Video Demo of USB Power Control Board
The new SwitchDoc Labs product USB Power Control board is designed to provide a controllable USB Switch for computers and other USB devices. The board switches power on and off to a USB plug. You can connect anything to the USB out connector and control it.
You could also be controlling the USB Power Control from another computer (such as an Arduino) or just to a mechanical switch that is connected to 5V. The possibilities are endless.

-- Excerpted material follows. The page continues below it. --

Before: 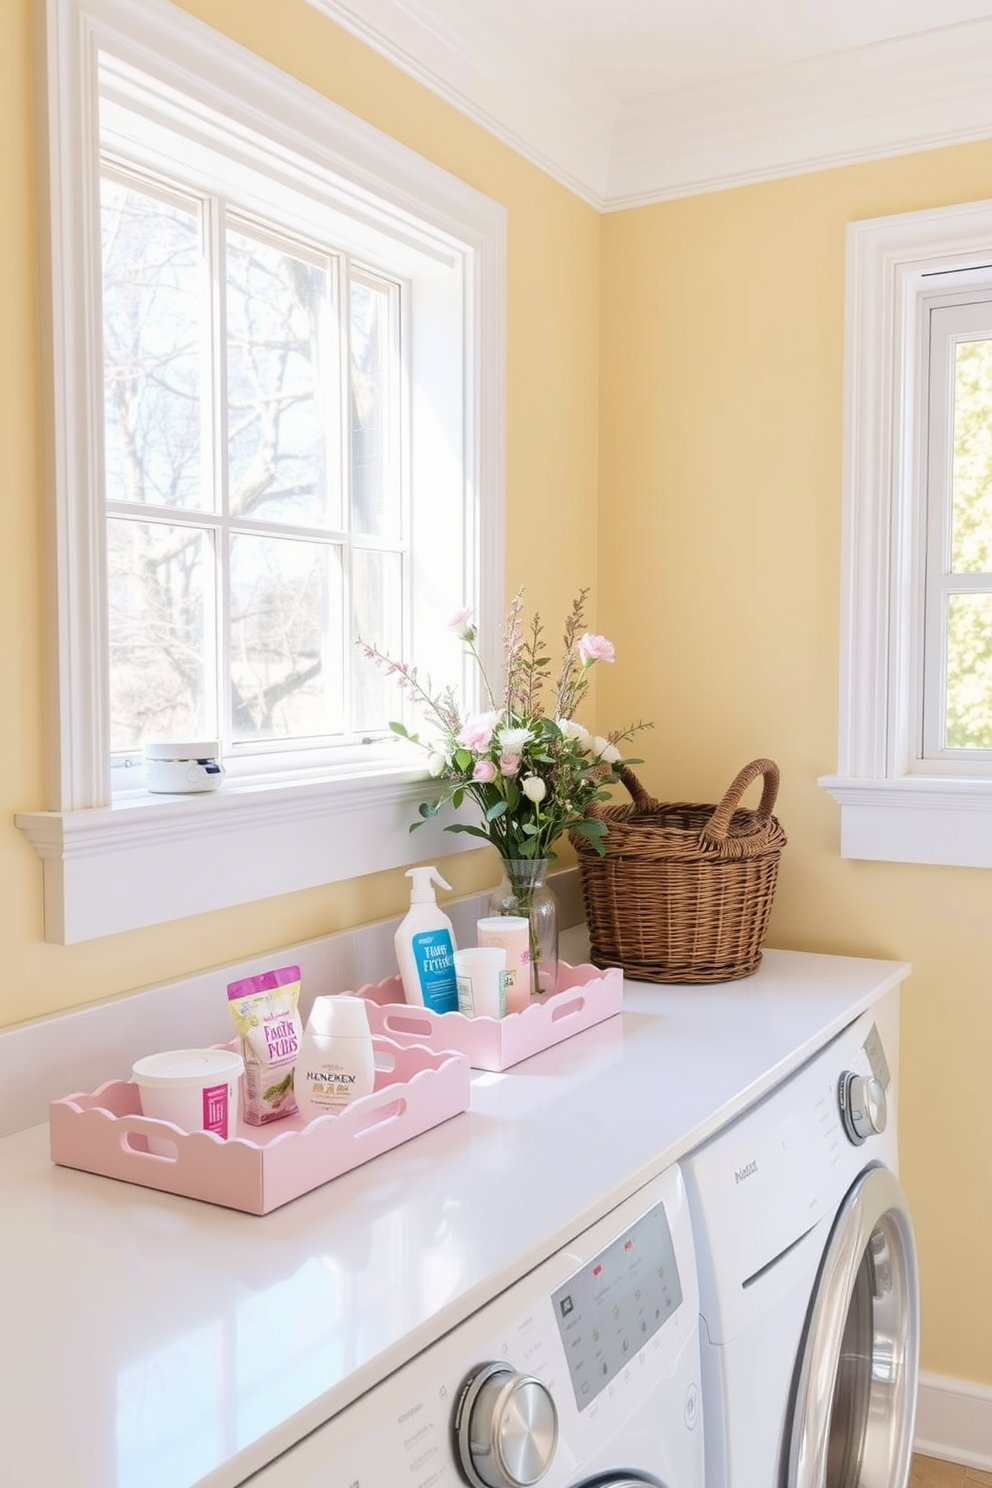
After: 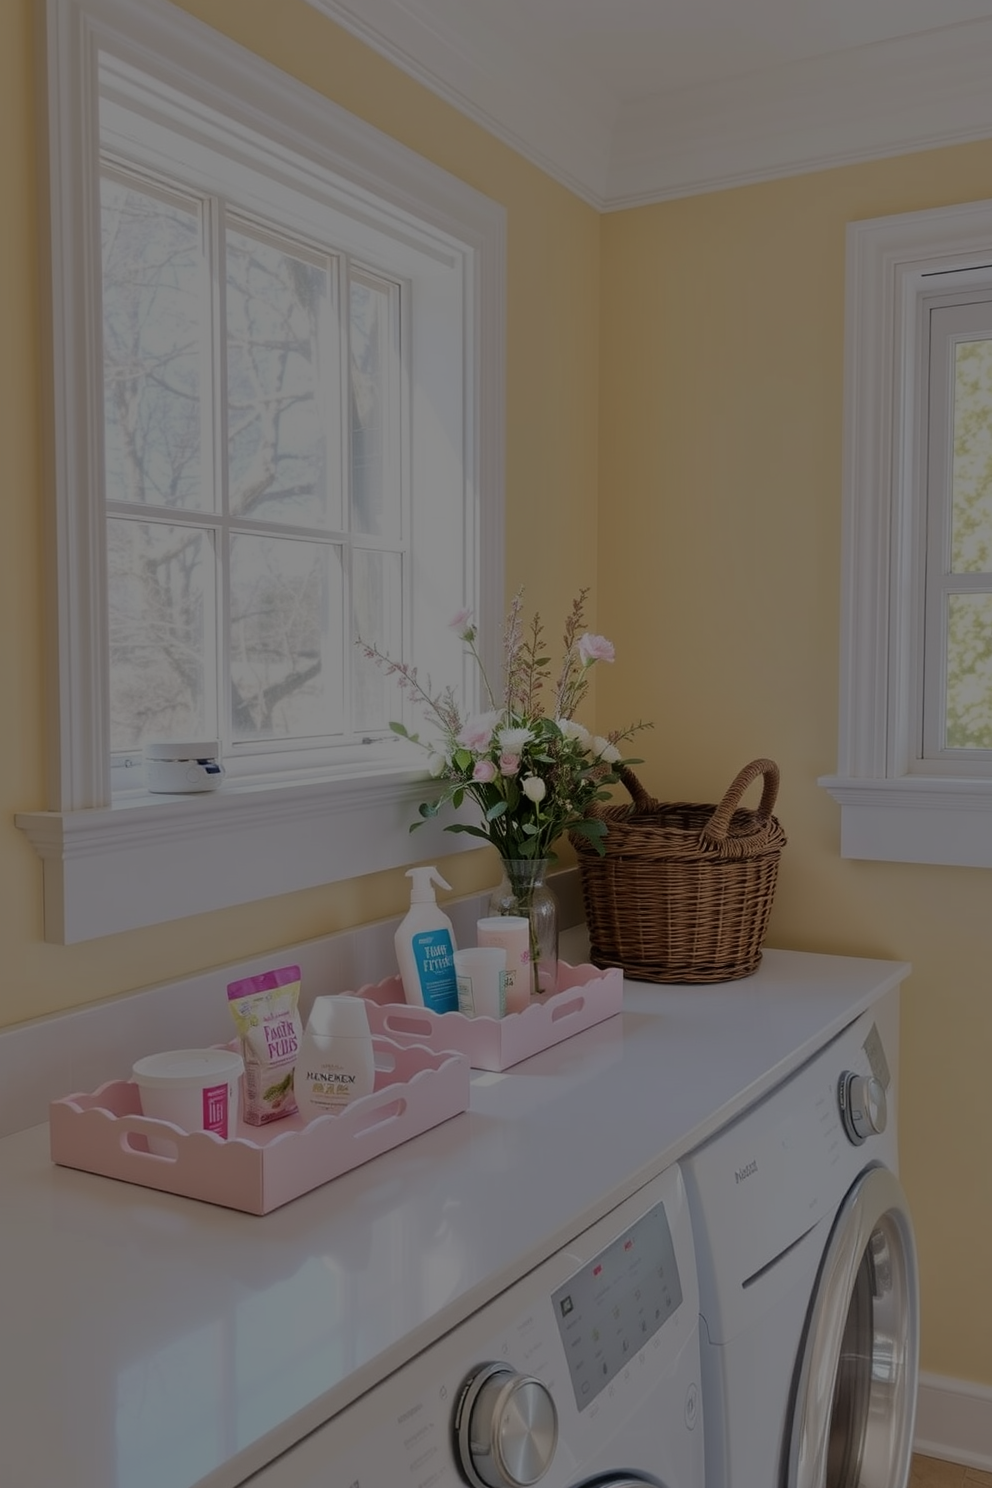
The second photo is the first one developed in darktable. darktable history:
tone equalizer: -8 EV -1.98 EV, -7 EV -1.99 EV, -6 EV -1.97 EV, -5 EV -1.97 EV, -4 EV -1.98 EV, -3 EV -1.97 EV, -2 EV -1.99 EV, -1 EV -1.63 EV, +0 EV -1.97 EV
contrast brightness saturation: saturation -0.04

We then move the power down from 3.9V to about 3.3V and it shuts the Pi off as predicted. This could be connected to a LiPo battery in a Solar Power System. There is hysteresis built into USB PowerControl (ON at 3.9V / OFF at ~3.3V) to make sure you aren’t just ping ponging on and off (that is what seems to have killed Project Curacao last November).
Our test system below consisted of a SunAirPlus Solar Power Controller board driving a USB PowerControl board connected to a Raspberry Pi B+. We connected the control pin on the USB PowerControl to a variable power supply. First we ran the power supply up to 3.9V and it turned on as promised. The Raspberry Pi B+ booted correctly and started running supplied by power from the SunAirPlus board. We then shutdown the Raspberry Pi B+ (sudo halt) as it is never good to just remove the power while the Pi is still running. It leads to SD card corruption which is never fun.